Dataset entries
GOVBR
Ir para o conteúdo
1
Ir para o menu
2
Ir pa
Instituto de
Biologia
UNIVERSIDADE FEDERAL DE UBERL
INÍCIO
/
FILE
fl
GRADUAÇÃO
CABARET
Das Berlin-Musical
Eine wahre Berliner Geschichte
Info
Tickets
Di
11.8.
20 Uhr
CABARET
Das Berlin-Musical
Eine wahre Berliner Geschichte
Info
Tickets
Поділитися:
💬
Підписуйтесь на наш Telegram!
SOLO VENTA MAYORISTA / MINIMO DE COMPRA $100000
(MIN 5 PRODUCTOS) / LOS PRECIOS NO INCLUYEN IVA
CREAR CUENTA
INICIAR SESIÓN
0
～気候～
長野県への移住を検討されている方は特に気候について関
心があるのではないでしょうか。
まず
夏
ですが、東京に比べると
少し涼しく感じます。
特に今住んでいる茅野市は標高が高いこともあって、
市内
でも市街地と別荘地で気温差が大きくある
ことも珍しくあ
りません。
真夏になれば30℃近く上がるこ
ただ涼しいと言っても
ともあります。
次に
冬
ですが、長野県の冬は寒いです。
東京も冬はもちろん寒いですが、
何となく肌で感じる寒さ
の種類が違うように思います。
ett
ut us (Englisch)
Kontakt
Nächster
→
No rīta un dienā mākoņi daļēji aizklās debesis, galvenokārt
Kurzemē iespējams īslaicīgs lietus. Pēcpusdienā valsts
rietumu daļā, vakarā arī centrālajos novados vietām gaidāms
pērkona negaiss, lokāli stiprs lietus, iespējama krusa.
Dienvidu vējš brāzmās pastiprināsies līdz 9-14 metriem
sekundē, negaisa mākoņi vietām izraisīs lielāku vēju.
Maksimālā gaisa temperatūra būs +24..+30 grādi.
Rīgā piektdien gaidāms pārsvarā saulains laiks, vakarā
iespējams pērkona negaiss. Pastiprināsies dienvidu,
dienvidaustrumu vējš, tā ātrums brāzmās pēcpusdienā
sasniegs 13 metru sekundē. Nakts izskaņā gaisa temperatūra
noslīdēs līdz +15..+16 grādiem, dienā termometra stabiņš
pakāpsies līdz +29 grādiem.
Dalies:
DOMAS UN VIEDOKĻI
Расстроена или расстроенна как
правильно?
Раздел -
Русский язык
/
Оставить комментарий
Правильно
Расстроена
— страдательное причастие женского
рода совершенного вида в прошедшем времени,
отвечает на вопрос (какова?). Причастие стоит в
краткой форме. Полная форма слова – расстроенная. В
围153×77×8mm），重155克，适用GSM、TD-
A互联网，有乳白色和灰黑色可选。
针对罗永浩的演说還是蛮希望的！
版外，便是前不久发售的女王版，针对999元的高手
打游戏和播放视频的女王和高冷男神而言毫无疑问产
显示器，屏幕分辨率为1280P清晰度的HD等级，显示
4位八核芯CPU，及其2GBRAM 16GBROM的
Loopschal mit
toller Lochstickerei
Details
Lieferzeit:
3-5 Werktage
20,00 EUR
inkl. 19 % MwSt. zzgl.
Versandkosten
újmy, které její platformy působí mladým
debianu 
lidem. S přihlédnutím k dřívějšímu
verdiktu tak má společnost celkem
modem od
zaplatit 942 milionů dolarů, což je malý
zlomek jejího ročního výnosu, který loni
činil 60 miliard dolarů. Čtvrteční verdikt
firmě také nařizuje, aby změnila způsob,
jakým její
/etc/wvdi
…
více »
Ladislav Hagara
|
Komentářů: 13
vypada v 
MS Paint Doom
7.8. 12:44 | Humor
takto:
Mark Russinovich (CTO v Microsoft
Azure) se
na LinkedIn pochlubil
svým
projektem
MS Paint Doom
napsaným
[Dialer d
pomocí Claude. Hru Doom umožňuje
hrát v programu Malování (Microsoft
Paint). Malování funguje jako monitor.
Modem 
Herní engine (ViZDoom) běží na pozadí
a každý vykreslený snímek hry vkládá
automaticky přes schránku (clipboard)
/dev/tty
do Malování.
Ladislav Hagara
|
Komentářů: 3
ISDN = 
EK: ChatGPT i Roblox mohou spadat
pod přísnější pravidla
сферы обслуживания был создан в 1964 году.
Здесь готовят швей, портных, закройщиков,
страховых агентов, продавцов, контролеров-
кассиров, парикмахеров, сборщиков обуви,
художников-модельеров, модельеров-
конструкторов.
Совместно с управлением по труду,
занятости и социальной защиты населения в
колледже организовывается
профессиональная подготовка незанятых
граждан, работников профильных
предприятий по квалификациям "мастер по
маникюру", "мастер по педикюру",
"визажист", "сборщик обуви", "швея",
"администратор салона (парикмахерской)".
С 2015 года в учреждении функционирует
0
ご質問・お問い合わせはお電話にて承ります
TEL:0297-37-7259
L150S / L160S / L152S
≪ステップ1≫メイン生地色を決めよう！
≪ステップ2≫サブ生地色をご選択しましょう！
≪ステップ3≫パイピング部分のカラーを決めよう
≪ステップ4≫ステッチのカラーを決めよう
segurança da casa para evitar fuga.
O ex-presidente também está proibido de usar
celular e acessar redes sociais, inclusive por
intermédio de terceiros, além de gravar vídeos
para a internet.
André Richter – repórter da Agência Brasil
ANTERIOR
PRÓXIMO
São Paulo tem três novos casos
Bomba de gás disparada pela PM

## YOUR ASSIGNMENT
Please give all the lines above again, exactly as they read.

## YOUR SOLUTION
GOVBR
Ir para o conteúdo
1
Ir para o menu
2
Ir pa
Instituto de
Biologia
UNIVERSIDADE FEDERAL DE UBERL
INÍCIO
/
FILE
fl
GRADUAÇÃO
CABARET
Das Berlin-Musical
Eine wahre Berliner Geschichte
Info
Tickets
Di
11.8.
20 Uhr
CABARET
Das Berlin-Musical
Eine wahre Berliner Geschichte
Info
Tickets
Поділитися:
💬
Підписуйтесь на наш Telegram!
SOLO VENTA MAYORISTA / MINIMO DE COMPRA $100000
(MIN 5 PRODUCTOS) / LOS PRECIOS NO INCLUYEN IVA
CREAR CUENTA
INICIAR SESIÓN
0
～気候～
長野県への移住を検討されている方は特に気候について関
心があるのではないでしょうか。
まず
夏
ですが、東京に比べると
少し涼しく感じます。
特に今住んでいる茅野市は標高が高いこともあって、
市内
でも市街地と別荘地で気温差が大きくある
ことも珍しくあ
りません。
真夏になれば30℃近く上がるこ
ただ涼しいと言っても
ともあります。
次に
冬
ですが、長野県の冬は寒いです。
東京も冬はもちろん寒いですが、
何となく肌で感じる寒さ
の種類が違うように思います。
ett
ut us (Englisch)
Kontakt
Nächster
→
No rīta un dienā mākoņi daļēji aizklās debesis, galvenokārt
Kurzemē iespējams īslaicīgs lietus. Pēcpusdienā valsts
rietumu daļā, vakarā arī centrālajos novados vietām gaidāms
pērkona negaiss, lokāli stiprs lietus, iespējama krusa.
Dienvidu vējš brāzmās pastiprināsies līdz 9-14 metriem
sekundē, negaisa mākoņi vietām izraisīs lielāku vēju.
Maksimālā gaisa temperatūra būs +24..+30 grādi.
Rīgā piektdien gaidāms pārsvarā saulains laiks, vakarā
iespējams pērkona negaiss. Pastiprināsies dienvidu,
dienvidaustrumu vējš, tā ātrums brāzmās pēcpusdienā
sasniegs 13 metru sekundē. Nakts izskaņā gaisa temperatūra
noslīdēs līdz +15..+16 grādiem, dienā termometra stabiņš
pakāpsies līdz +29 grādiem.
Dalies:
DOMAS UN VIEDOKĻI
Расстроена или расстроенна как
правильно?
Раздел -
Русский язык
/
Оставить комментарий
Правильно
Расстроена
— страдательное причастие женского
рода совершенного вида в прошедшем времени,
отвечает на вопрос (какова?). Причастие стоит в
краткой форме. Полная форма слова – расстроенная. В
围153×77×8mm），重155克，适用GSM、TD-
A互联网，有乳白色和灰黑色可选。
针对罗永浩的演说還是蛮希望的！
版外，便是前不久发售的女王版，针对999元的高手
打游戏和播放视频的女王和高冷男神而言毫无疑问产
显示器，屏幕分辨率为1280P清晰度的HD等级，显示
4位八核芯CPU，及其2GBRAM 16GBROM的
Loopschal mit
toller Lochstickerei
Details
Lieferzeit:
3-5 Werktage
20,00 EUR
inkl. 19 % MwSt. zzgl.
Versandkosten
újmy, které její platformy působí mladým
debianu 
lidem. S přihlédnutím k dřívějšímu
verdiktu tak má společnost celkem
modem od
zaplatit 942 milionů dolarů, což je malý
zlomek jejího ročního výnosu, který loni
činil 60 miliard dolarů. Čtvrteční verdikt
firmě také nařizuje, aby změnila způsob,
jakým její
/etc/wvdi
…
více »
Ladislav Hagara
|
Komentářů: 13
vypada v 
MS Paint Doom
7.8. 12:44 | Humor
takto:
Mark Russinovich (CTO v Microsoft
Azure) se
na LinkedIn pochlubil
svým
projektem
MS Paint Doom
napsaným
[Dialer d
pomocí Claude. Hru Doom umožňuje
hrát v programu Malování (Microsoft
Paint). Malování funguje jako monitor.
Modem 
Herní engine (ViZDoom) běží na pozadí
a každý vykreslený snímek hry vkládá
automaticky přes schránku (clipboard)
/dev/tty
do Malování.
Ladislav Hagara
|
Komentářů: 3
ISDN = 
EK: ChatGPT i Roblox mohou spadat
pod přísnější pravidla
сферы обслуживания был создан в 1964 году.
Здесь готовят швей, портных, закройщиков,
страховых агентов, продавцов, контролеров-
кассиров, парикмахеров, сборщиков обуви,
художников-модельеров, модельеров-
конструкторов.
Совместно с управлением по труду,
занятости и социальной защиты населения в
колледже организовывается
профессиональная подготовка незанятых
граждан, работников профильных
предприятий по квалификациям "мастер по
маникюру", "мастер по педикюру",
"визажист", "сборщик обуви", "швея",
"администратор салона (парикмахерской)".
С 2015 года в учреждении функционирует
0
ご質問・お問い合わせはお電話にて承ります
TEL:0297-37-7259
L150S / L160S / L152S
≪ステップ1≫メイン生地色を決めよう！
≪ステップ2≫サブ生地色をご選択しましょう！
≪ステップ3≫パイピング部分のカラーを決めよう
≪ステップ4≫ステッチのカラーを決めよう
segurança da casa para evitar fuga.
O ex-presidente também está proibido de usar
celular e acessar redes sociais, inclusive por
intermédio de terceiros, além de gravar vídeos
para a internet.
André Richter – repórter da Agência Brasil
ANTERIOR
PRÓXIMO
São Paulo tem três novos casos
Bomba de gás disparada pela PM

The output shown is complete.